-- PROBLEM REQUIREMENTS --
Each entry must be given again exactly as it appears, with images excluded.

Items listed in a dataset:
★ ★ ★ ★
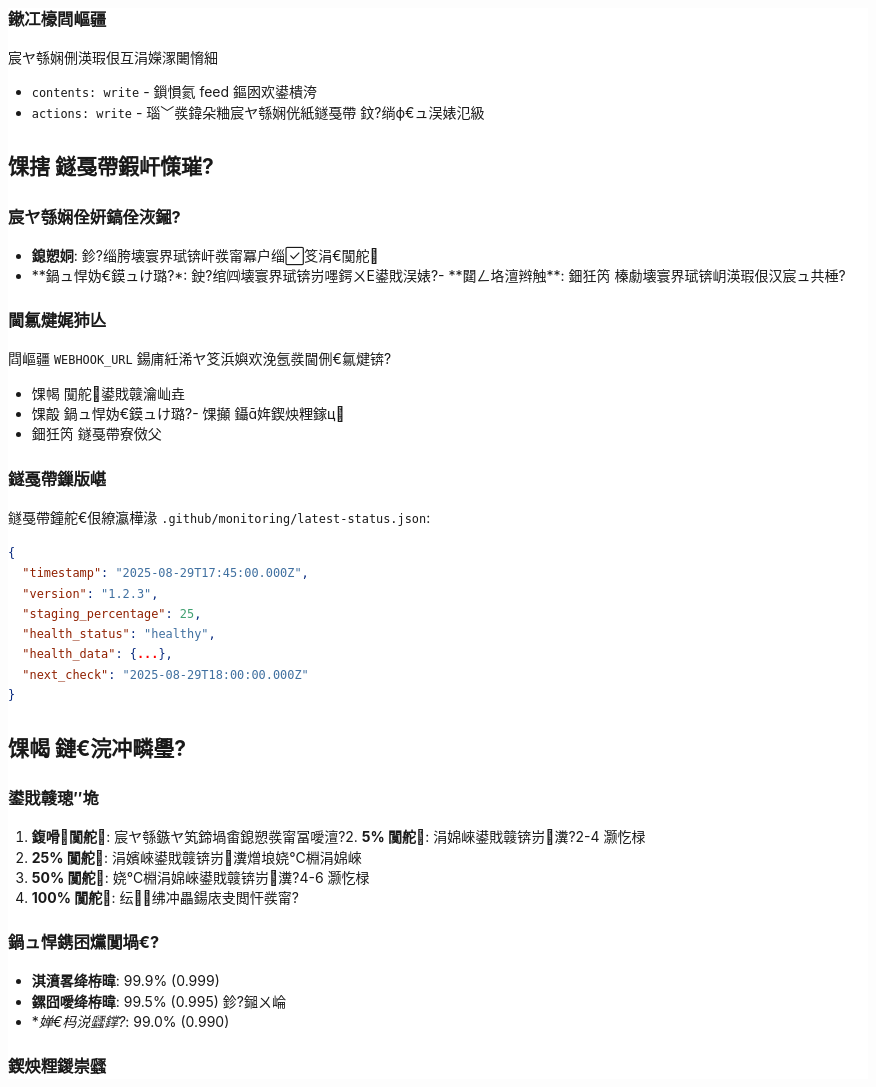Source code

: ### 鏉冮檺閰嶇疆

宸ヤ綔娴侀渶瑕佷互涓嬫潈闄愶細

- `contents: write` - 鎻愪氦 feed 鏂囦欢鍙樻洿
- `actions: write` - 瑙﹀彂鍏朵粬宸ヤ綔娴侊紙鐩戞帶 鈫?绱ф€ュ洖婊氾級

## 馃搳 鐩戞帶鍜屽憡璀?

### 宸ヤ綔娴佺姸鎬佺洃鎺?

- **鎴愬姛**: 鉁?缁胯壊寰界珷锛屽彂甯冪户缁笅涓€闃舵
- **鍋ュ悍妫€鏌ュけ璐?\*: 鉂?绾㈣壊寰界珷锛岃嚜鍔ㄨЕ鍙戝洖婊?- **閮ㄥ垎澶辫触\*\*: 鈿狅笍 榛勮壊寰界珷锛岄渶瑕佷汉宸ュ共棰?

### 閫氱煡娓犻亾

閰嶇疆 `WEBHOOK_URL` 鍚庯紝浠ヤ笅浜嬩欢浼氬彂閫侀€氱煡锛?

- 馃幆 闃舵鍙戝竷瀹屾垚
- 馃毃 鍋ュ悍妫€鏌ュけ璐?- 馃攧 鑷姩鍥炴粴鎵ц
- 鈿狅笍 鐩戞帶寮傚父

### 鐩戞帶鏁版嵁

鐩戞帶鐘舵€佷繚瀛樺湪 `.github/monitoring/latest-status.json`:

```json
{
  "timestamp": "2025-08-29T17:45:00.000Z",
  "version": "1.2.3",
  "staging_percentage": 25,
  "health_status": "healthy",
  "health_data": {...},
  "next_check": "2025-08-29T18:00:00.000Z"
}
```

## 馃幆 鏈€浣冲疄璺?

### 鍙戝竷璁″垝

1. **鍑嗗闃舵**: 宸ヤ綔鏃ヤ笂鍗堝畬鎴愬彂甯冨噯澶?2. **5% 闃舵**: 涓婂崍鍙戝竷锛岃瀵?2-4 灏忔椂
2. **25% 闃舵**: 涓嬪崍鍙戝竷锛岃瀵熷埌娆℃棩涓婂崍
3. **50% 闃舵**: 娆℃棩涓婂崍鍙戝竷锛岃瀵?4-6 灏忔椂
4. **100% 闃舵**: 纭绋冲畾鍚庡叏閲忓彂甯?

### 鍋ュ悍鎸囨爣闃堝€?

- **淇濆畧绛栫暐**: 99.9% (0.999)
- **鏍囧噯绛栫暐**: 99.5% (0.995) 鉁?鎺ㄨ崘
- \*_婵€杩涚瓥鐣?_: 99.0% (0.990)

### 鍥炴粴鍐崇瓥
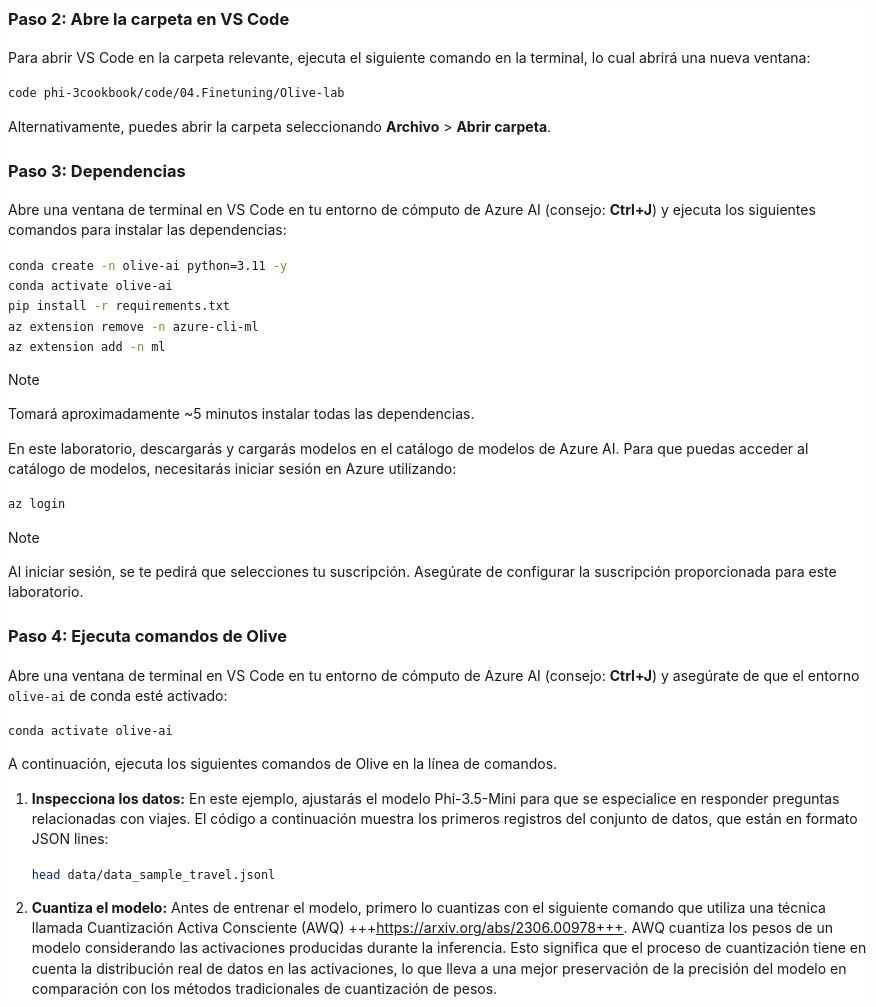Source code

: ### Paso 2: Abre la carpeta en VS Code

Para abrir VS Code en la carpeta relevante, ejecuta el siguiente comando en la terminal, lo cual abrirá una nueva ventana:

```bash
code phi-3cookbook/code/04.Finetuning/Olive-lab
```

Alternativamente, puedes abrir la carpeta seleccionando **Archivo** > **Abrir carpeta**.

### Paso 3: Dependencias

Abre una ventana de terminal en VS Code en tu entorno de cómputo de Azure AI (consejo: **Ctrl+J**) y ejecuta los siguientes comandos para instalar las dependencias:

```bash
conda create -n olive-ai python=3.11 -y
conda activate olive-ai
pip install -r requirements.txt
az extension remove -n azure-cli-ml
az extension add -n ml
```

> [!NOTE]
> Tomará aproximadamente ~5 minutos instalar todas las dependencias.

En este laboratorio, descargarás y cargarás modelos en el catálogo de modelos de Azure AI. Para que puedas acceder al catálogo de modelos, necesitarás iniciar sesión en Azure utilizando:

```bash
az login
```

> [!NOTE]
> Al iniciar sesión, se te pedirá que selecciones tu suscripción. Asegúrate de configurar la suscripción proporcionada para este laboratorio.

### Paso 4: Ejecuta comandos de Olive

Abre una ventana de terminal en VS Code en tu entorno de cómputo de Azure AI (consejo: **Ctrl+J**) y asegúrate de que el entorno `olive-ai` de conda esté activado:

```bash
conda activate olive-ai
```

A continuación, ejecuta los siguientes comandos de Olive en la línea de comandos.

1. **Inspecciona los datos:** En este ejemplo, ajustarás el modelo Phi-3.5-Mini para que se especialice en responder preguntas relacionadas con viajes. El código a continuación muestra los primeros registros del conjunto de datos, que están en formato JSON lines:
   
    ```bash
    head data/data_sample_travel.jsonl
    ```
1. **Cuantiza el modelo:** Antes de entrenar el modelo, primero lo cuantizas con el siguiente comando que utiliza una técnica llamada Cuantización Activa Consciente (AWQ) +++https://arxiv.org/abs/2306.00978+++. AWQ cuantiza los pesos de un modelo considerando las activaciones producidas durante la inferencia. Esto significa que el proceso de cuantización tiene en cuenta la distribución real de datos en las activaciones, lo que lleva a una mejor preservación de la precisión del modelo en comparación con los métodos tradicionales de cuantización de pesos.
★ ★ ★ ★
-- ANSWER BOX --
Source code

: ### 鏉冮檺閰嶇疆

宸ヤ綔娴侀渶瑕佷互涓嬫潈闄愶細

- `contents: write` - 鎻愪氦 feed 鏂囦欢鍙樻洿
- `actions: write` - 瑙﹀彂鍏朵粬宸ヤ綔娴侊紙鐩戞帶 鈫?绱ф€ュ洖婊氾級

## 馃搳 鐩戞帶鍜屽憡璀?

### 宸ヤ綔娴佺姸鎬佺洃鎺?

- **鎴愬姛**: 鉁?缁胯壊寰界珷锛屽彂甯冪户缁笅涓€闃舵
- **鍋ュ悍妫€鏌ュけ璐?\*: 鉂?绾㈣壊寰界珷锛岃嚜鍔ㄨЕ鍙戝洖婊?- **閮ㄥ垎澶辫触\*\*: 鈿狅笍 榛勮壊寰界珷锛岄渶瑕佷汉宸ュ共棰?

### 閫氱煡娓犻亾

閰嶇疆 `WEBHOOK_URL` 鍚庯紝浠ヤ笅浜嬩欢浼氬彂閫侀€氱煡锛?

- 馃幆 闃舵鍙戝竷瀹屾垚
- 馃毃 鍋ュ悍妫€鏌ュけ璐?- 馃攧 鑷姩鍥炴粴鎵ц
- 鈿狅笍 鐩戞帶寮傚父

### 鐩戞帶鏁版嵁

鐩戞帶鐘舵€佷繚瀛樺湪 `.github/monitoring/latest-status.json`:

```json
{
  "timestamp": "2025-08-29T17:45:00.000Z",
  "version": "1.2.3",
  "staging_percentage": 25,
  "health_status": "healthy",
  "health_data": {...},
  "next_check": "2025-08-29T18:00:00.000Z"
}
```

## 馃幆 鏈€浣冲疄璺?

### 鍙戝竷璁″垝

1. **鍑嗗闃舵**: 宸ヤ綔鏃ヤ笂鍗堝畬鎴愬彂甯冨噯澶?2. **5% 闃舵**: 涓婂崍鍙戝竷锛岃瀵?2-4 灏忔椂
2. **25% 闃舵**: 涓嬪崍鍙戝竷锛岃瀵熷埌娆℃棩涓婂崍
3. **50% 闃舵**: 娆℃棩涓婂崍鍙戝竷锛岃瀵?4-6 灏忔椂
4. **100% 闃舵**: 纭绋冲畾鍚庡叏閲忓彂甯?

### 鍋ュ悍鎸囨爣闃堝€?

- **淇濆畧绛栫暐**: 99.9% (0.999)
- **鏍囧噯绛栫暐**: 99.5% (0.995) 鉁?鎺ㄨ崘
- \*_婵€杩涚瓥鐣?_: 99.0% (0.990)

### 鍥炴粴鍐崇瓥
Source code

: ### Paso 2: Abre la carpeta en VS Code

Para abrir VS Code en la carpeta relevante, ejecuta el siguiente comando en la terminal, lo cual abrirá una nueva ventana:

```bash
code phi-3cookbook/code/04.Finetuning/Olive-lab
```

Alternativamente, puedes abrir la carpeta seleccionando **Archivo** > **Abrir carpeta**.

### Paso 3: Dependencias

Abre una ventana de terminal en VS Code en tu entorno de cómputo de Azure AI (consejo: **Ctrl+J**) y ejecuta los siguientes comandos para instalar las dependencias:

```bash
conda create -n olive-ai python=3.11 -y
conda activate olive-ai
pip install -r requirements.txt
az extension remove -n azure-cli-ml
az extension add -n ml
```

> [!NOTE]
> Tomará aproximadamente ~5 minutos instalar todas las dependencias.

En este laboratorio, descargarás y cargarás modelos en el catálogo de modelos de Azure AI. Para que puedas acceder al catálogo de modelos, necesitarás iniciar sesión en Azure utilizando:

```bash
az login
```

> [!NOTE]
> Al iniciar sesión, se te pedirá que selecciones tu suscripción. Asegúrate de configurar la suscripción proporcionada para este laboratorio.

### Paso 4: Ejecuta comandos de Olive

Abre una ventana de terminal en VS Code en tu entorno de cómputo de Azure AI (consejo: **Ctrl+J**) y asegúrate de que el entorno `olive-ai` de conda esté activado:

```bash
conda activate olive-ai
```

A continuación, ejecuta los siguientes comandos de Olive en la línea de comandos.

1. **Inspecciona los datos:** En este ejemplo, ajustarás el modelo Phi-3.5-Mini para que se especialice en responder preguntas relacionadas con viajes. El código a continuación muestra los primeros registros del conjunto de datos, que están en formato JSON lines:
   
    ```bash
    head data/data_sample_travel.jsonl
    ```
1. **Cuantiza el modelo:** Antes de entrenar el modelo, primero lo cuantizas con el siguiente comando que utiliza una técnica llamada Cuantización Activa Consciente (AWQ) +++https://arxiv.org/abs/2306.00978+++. AWQ cuantiza los pesos de un modelo considerando las activaciones producidas durante la inferencia. Esto significa que el proceso de cuantización tiene en cuenta la distribución real de datos en las activaciones, lo que lleva a una mejor preservación de la precisión del modelo en comparación con los métodos tradicionales de cuantización de pesos.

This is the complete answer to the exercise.